Most Local School Funding Measures Passed In Tuesday’s Election
Education funding in Arizona has become a hot topic in recent years, as a teacher shortage has reached crisis levels and the debate over school funding Proposition 123 dominated the news last spring.
In this week’s election, almost 50 school districts in Arizona asked voters for more local funding for schools though bonds and overrides, and, now that the results are in, it’s clear most of them passed.
That’s signaled to some that the people of Arizona continue to be willing to fund public schools, even as the state Legislature has drastically cut that money.
Chuck Essigs, director of government relations with the Arizona Association of School Business Officials, said voters have traditionally supported school-funding initiatives in Arizona for the last 15 years or so, and that this year they actually did a little better than they have in the past.
A few local school-funding measures look like they failed on Tuesday, including those in Queen Creek, Peoria and Gila Bend.
Bonds and overrides come out of local property taxes and pay for schools’ capital needs, which Essigs said have been severely cut by the state since the recession.
He said the recent passage of Prop 123, which funneled $300 million a year into public schools, affected voter’s willingness to support more school-funding measures like the ones on the ballot in a good way.
“In fact, it’s probably helped to bring it to light,” he said. “Because Arizona, of all the 50 states, we’re 48th. There’s only two other states that spend less on education than Arizona. And, once citizens kind of understand that, they don’t think that that’s the proper amount of spending for school districts.”
Essigs said polls show that most Arizonans think more money needs to be provided to public schools to do things like pay their teachers more and keep class sizes down.

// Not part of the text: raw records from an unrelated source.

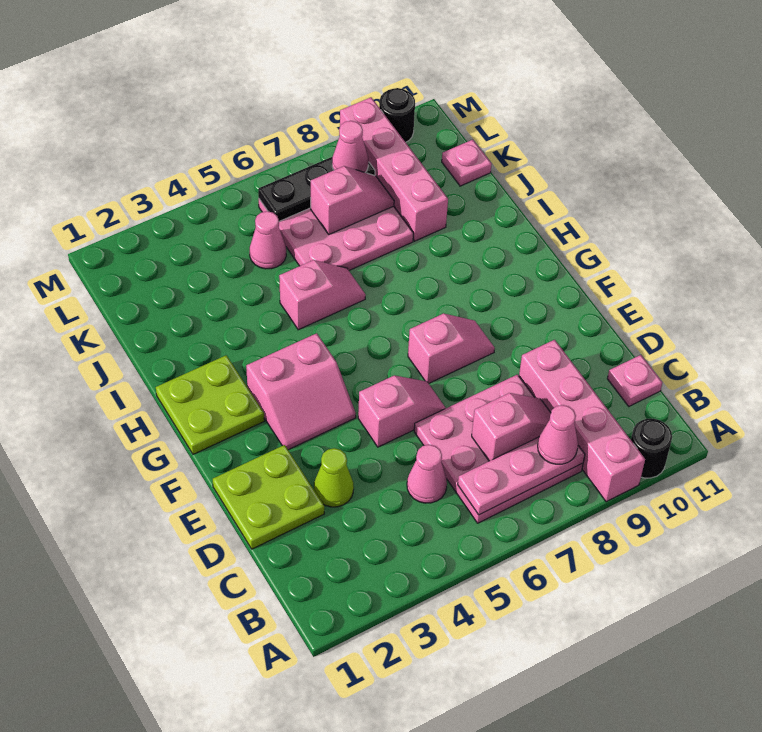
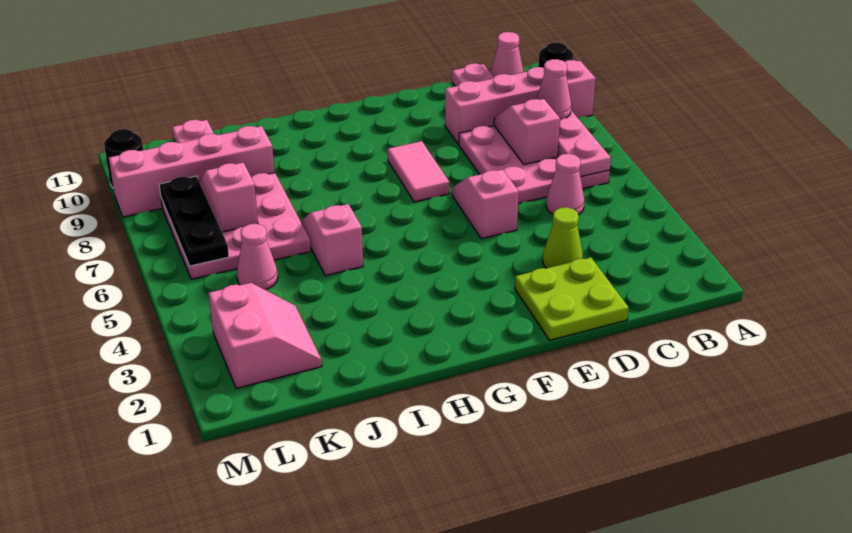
pink slope F3:G4 level 1 top G -> pink slope K2:L3 level 1 top L
pink slope F7:F8 level 1 top 7 -> pink tile F7:F8 level 1
lime plate G1:H2 level 1 -> none
pink cone L8 level 3 -> pink cone B11 level 1

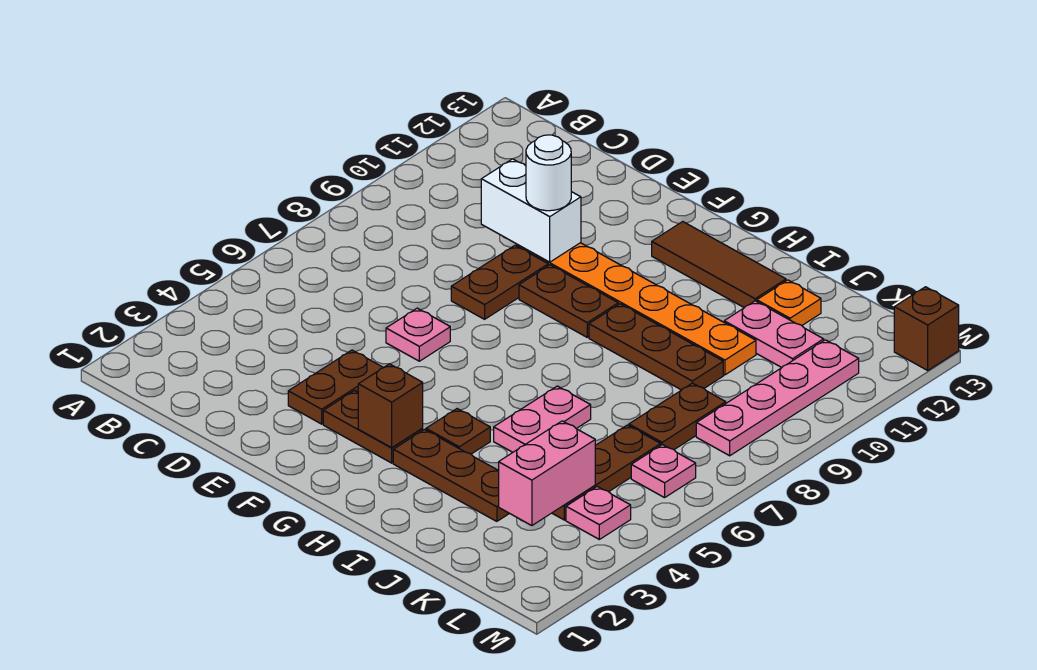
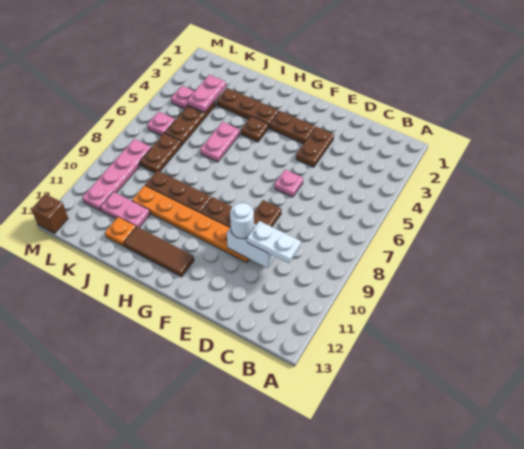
none -> white plate C10:D10 level 3
brown brick G3 level 2 -> none
pink brick K3:K4 level 2 -> pink plate K3:K4 level 2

During the recession, school districts understood why their funding was so drastically cut, Essigs said.
“But, all the cuts that have (been) made to capital funding, not one penny of those cuts have been restored,” he said.
So, ever since, school districts have been using bonds and overrides to fill the gaps in funding.
But, Essigs said, that’s not a solution for all schools.
“There are (sic) a lot of school districts that either don’t have the tax base or don’t have the local resources to make up the difference,” he said.
Plus, according to Essigs, bonds and overrides shouldn’t be the primary source of funding for school districts. “The main source of funding needs to come from the state so we can be competitive with other states.”
So, where’s the breakdown?
Essigs said Arizona state legislators need to take a closer look at what citizens are doing to support their schools in their local communities.
“The basic state funding formula that the Legislature has in place needs to be adequate,” he said. “And, I don’t believe and a lot of other people don’t believe, at least in the education area, that our formula is adequate.”